Although the pope ordinarily receives heads of state or government only in the mornings, Benedict will meet with Obama at 4 p.m. on the 10th, according to the CNS report, so that the president can leave for Ghana the same day.

The meeting is likely to take place shortly after the publication of a long-awaited papal encyclical on the economy, which Benedict has recently suggested will address the global financial crisis and the need for new “economic-financial paradigms” to promote “solidarity” and “human dignity.”

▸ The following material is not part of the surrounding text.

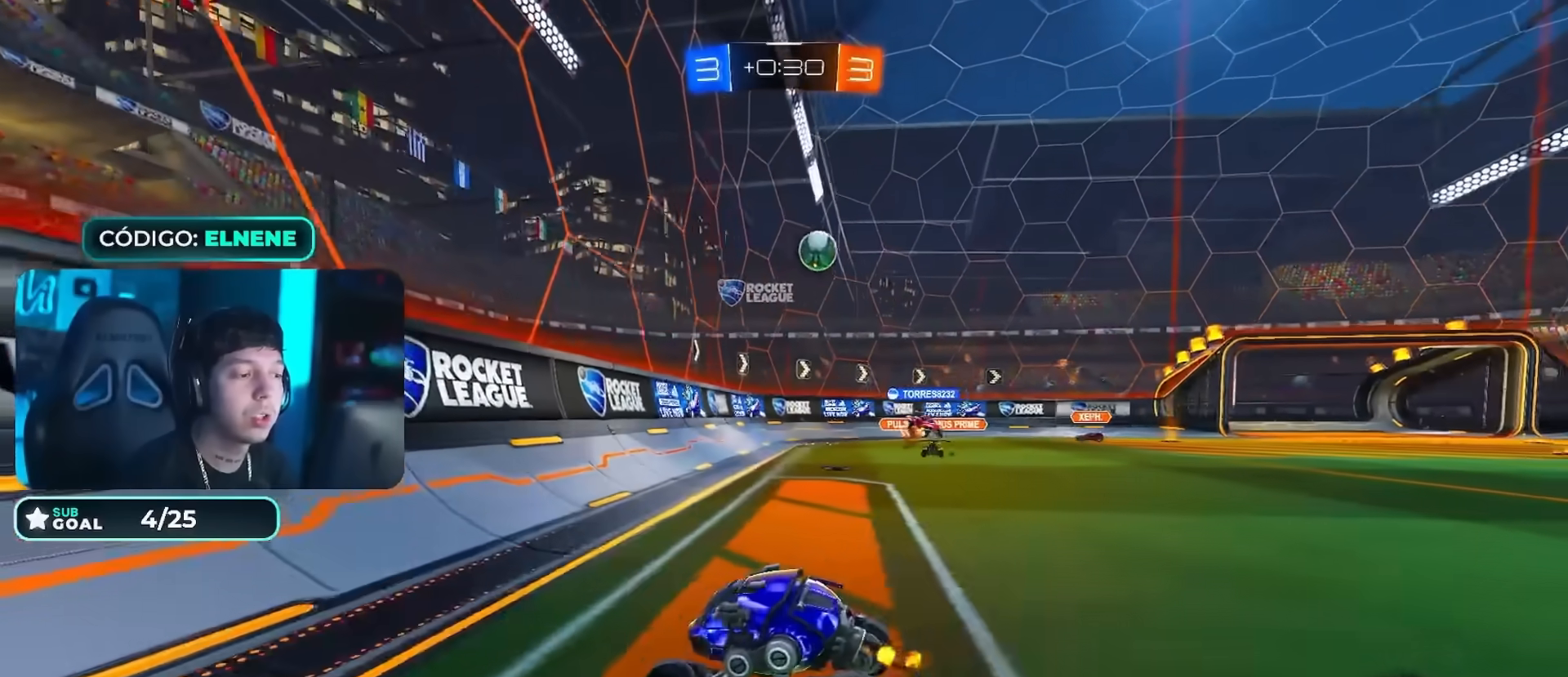
Gameplay with a controller (PlayStation layout); each line is a JSON object with the inputs held at the frame after it. "events" lists button and stick changes between this image and that frame as [ms after this image, input, new state], when the widget could be followed in between.
{"buttons": ["R2"], "left_stick": "right", "right_stick": "center", "events": [[217, "SQUARE", "down"], [267, "SQUARE", "up"], [267, "left_stick", "right"], [350, "L2", "down"], [467, "L2", "up"]]}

Aside from the world economy, potential areas of discussion — and agreement — between the pope and the president include the Middle East. Both leaders support solutions to the Israel-Palestine conflict that involve the establishment of a Palestinian state; Obama, like the Vatican, opposed the U.S.-led invasion of Iraq in 2003.

Tension between Obama and Catholic leaders is greatest over abortion and embryonic stem cell research, both of which church teaching forbids and Obama supports. Citing Obama’s positions on those questions, some 80 U.S. Catholic bishops publicly criticized the University of Notre Dame, a Catholic institution, for granting Obama an honorary degree last month.